* **PASSAGE PROVIDED**
The deformation mechanisms of WH, DRV, and DRX are reflected in the hot deformation behavior of 40Cr and Q345B, which are shown in Figure 5. Before the critical strain (${\epsilon }_c$), no DRX occurred. At this phase, the flow stress is decided by dislocation density which is the result of interplay between the generation and annihilation of dislocations during WH and DRV, respectively [9,15]. Therefore, according to the dislocation density theory, the EM model is used to describe the flow stress of the WH + DRV stage [13,18,43]:

$${\sigma }_{wh}=\sqrt{{\sigma }_{sat}^2-\left({\sigma }_{sat}^2-{\sigma }_0^2\right)exp\left(-r\epsilon \right)}\left(\epsilon <{\epsilon }_c\right)$$

(1)

${\sigma }_{sat}$ is the saturation stress, and ${\sigma }_0$ is the initial yield stress (when $\epsilon =0$).

* **DATA UNDER STUDY**

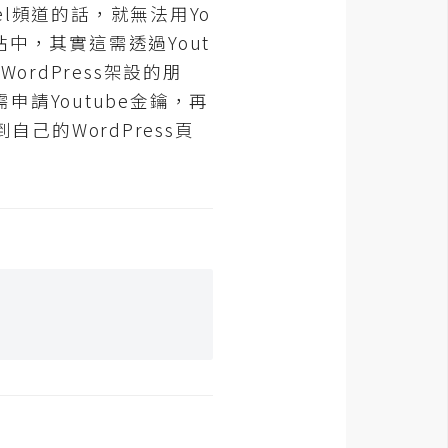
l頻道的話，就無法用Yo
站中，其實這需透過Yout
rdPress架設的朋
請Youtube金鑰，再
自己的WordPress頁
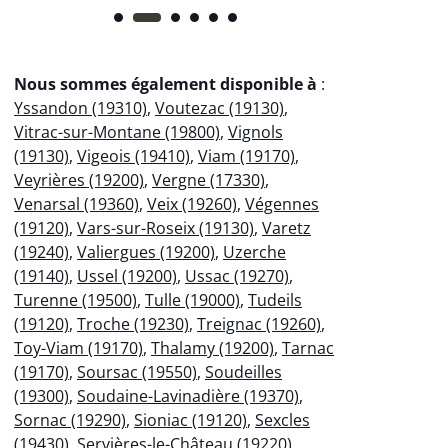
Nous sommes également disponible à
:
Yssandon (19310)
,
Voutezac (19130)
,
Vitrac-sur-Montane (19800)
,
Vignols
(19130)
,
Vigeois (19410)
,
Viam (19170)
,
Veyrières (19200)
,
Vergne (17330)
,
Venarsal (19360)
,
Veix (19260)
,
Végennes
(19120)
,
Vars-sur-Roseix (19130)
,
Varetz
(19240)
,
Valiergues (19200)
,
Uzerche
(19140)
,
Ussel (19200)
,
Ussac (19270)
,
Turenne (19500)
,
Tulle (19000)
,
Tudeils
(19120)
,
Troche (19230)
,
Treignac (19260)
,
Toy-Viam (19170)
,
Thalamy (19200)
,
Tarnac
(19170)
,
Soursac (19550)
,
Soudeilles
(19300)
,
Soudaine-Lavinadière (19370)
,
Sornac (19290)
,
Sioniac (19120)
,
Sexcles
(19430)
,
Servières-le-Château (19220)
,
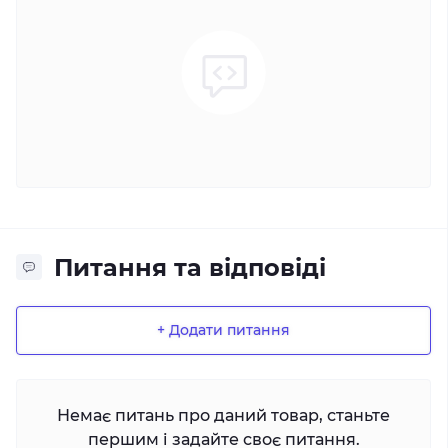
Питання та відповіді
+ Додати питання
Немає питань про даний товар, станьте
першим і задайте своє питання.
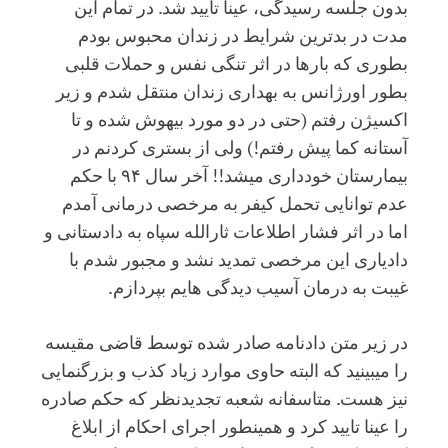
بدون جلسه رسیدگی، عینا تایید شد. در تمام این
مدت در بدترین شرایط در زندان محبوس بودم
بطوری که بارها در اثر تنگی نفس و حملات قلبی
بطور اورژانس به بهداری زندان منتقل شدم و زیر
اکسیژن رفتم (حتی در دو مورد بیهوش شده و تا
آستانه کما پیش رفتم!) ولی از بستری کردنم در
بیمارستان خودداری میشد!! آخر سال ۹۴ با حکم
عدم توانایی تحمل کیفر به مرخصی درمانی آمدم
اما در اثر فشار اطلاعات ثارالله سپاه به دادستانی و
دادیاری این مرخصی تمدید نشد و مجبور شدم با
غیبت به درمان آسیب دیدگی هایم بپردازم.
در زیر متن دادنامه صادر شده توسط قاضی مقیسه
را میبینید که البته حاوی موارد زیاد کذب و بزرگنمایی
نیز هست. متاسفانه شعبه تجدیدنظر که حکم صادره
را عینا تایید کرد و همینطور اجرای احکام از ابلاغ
==
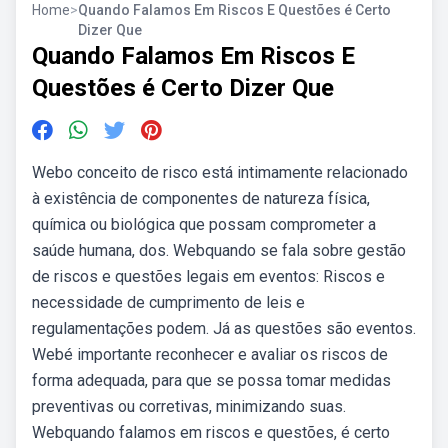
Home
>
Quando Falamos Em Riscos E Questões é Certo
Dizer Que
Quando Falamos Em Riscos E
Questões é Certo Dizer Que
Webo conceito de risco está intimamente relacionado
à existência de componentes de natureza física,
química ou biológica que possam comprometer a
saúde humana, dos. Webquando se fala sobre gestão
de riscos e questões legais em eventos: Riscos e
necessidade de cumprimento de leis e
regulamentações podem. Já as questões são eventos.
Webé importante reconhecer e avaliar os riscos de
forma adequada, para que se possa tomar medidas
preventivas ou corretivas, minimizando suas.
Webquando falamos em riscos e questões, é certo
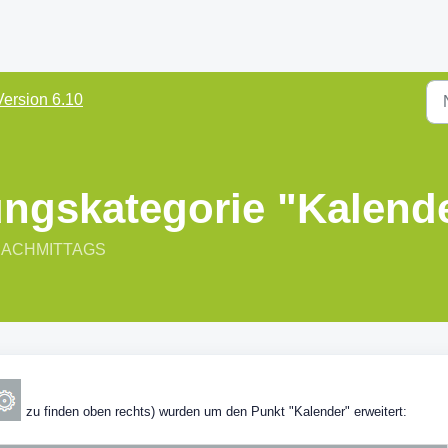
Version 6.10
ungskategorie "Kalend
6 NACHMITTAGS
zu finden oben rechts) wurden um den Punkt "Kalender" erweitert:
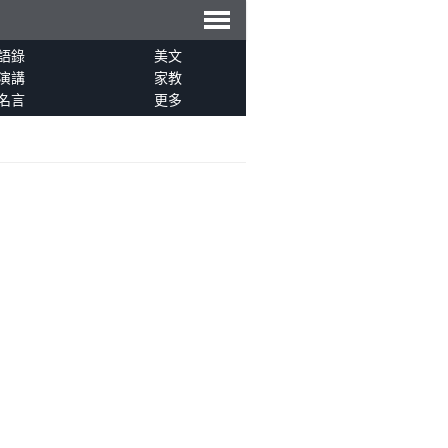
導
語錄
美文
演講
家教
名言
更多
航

* **QUESTIONS**
**a.** Can you copy the passage on hot deformation behavior word for word, from "The deformation mechanisms" to "(when $\epsilon =0$)."?
**b.** In the listing, can you give the lines from the line with "بدون جلسه رسیدگی، عینا تایید شد. در تمام این" to the line with "را عینا تایید" again, changing "بیمارستان" to "درمانگاه" and leaving the rest unchanged? Return only those lines.

* **RESPONSES FOR EACH TASK**
**a.**
The deformation mechanisms of WH, DRV, and DRX are reflected in the hot deformation behavior of 40Cr and Q345B, which are shown in Figure 5. Before the critical strain (${\epsilon }_c$), no DRX occurred. At this phase, the flow stress is decided by dislocation density which is the result of interplay between the generation and annihilation of dislocations during WH and DRV, respectively [9,15]. Therefore, according to the dislocation density theory, the EM model is used to describe the flow stress of the WH + DRV stage [13,18,43]:

$${\sigma }_{wh}=\sqrt{{\sigma }_{sat}^2-\left({\sigma }_{sat}^2-{\sigma }_0^2\right)exp\left(-r\epsilon \right)}\left(\epsilon <{\epsilon }_c\right)$$

(1)

${\sigma }_{sat}$ is the saturation stress, and ${\sigma }_0$ is the initial yield stress (when $\epsilon =0$).

**b.**
بدون جلسه رسیدگی، عینا تایید شد. در تمام این
مدت در بدترین شرایط در زندان محبوس بودم
بطوری که بارها در اثر تنگی نفس و حملات قلبی
بطور اورژانس به بهداری زندان منتقل شدم و زیر
اکسیژن رفتم (حتی در دو مورد بیهوش شده و تا
آستانه کما پیش رفتم!) ولی از بستری کردنم در
درمانگاه خودداری میشد!! آخر سال ۹۴ با حکم
عدم توانایی تحمل کیفر به مرخصی درمانی آمدم
اما در اثر فشار اطلاعات ثارالله سپاه به دادستانی و
دادیاری این مرخصی تمدید نشد و مجبور شدم با
غیبت به درمان آسیب دیدگی هایم بپردازم.
در زیر متن دادنامه صادر شده توسط قاضی مقیسه
را میبینید که البته حاوی موارد زیاد کذب و بزرگنمایی
نیز هست. متاسفانه شعبه تجدیدنظر که حکم صادره
را عینا تایید کرد و همینطور اجرای احکام از ابلاغ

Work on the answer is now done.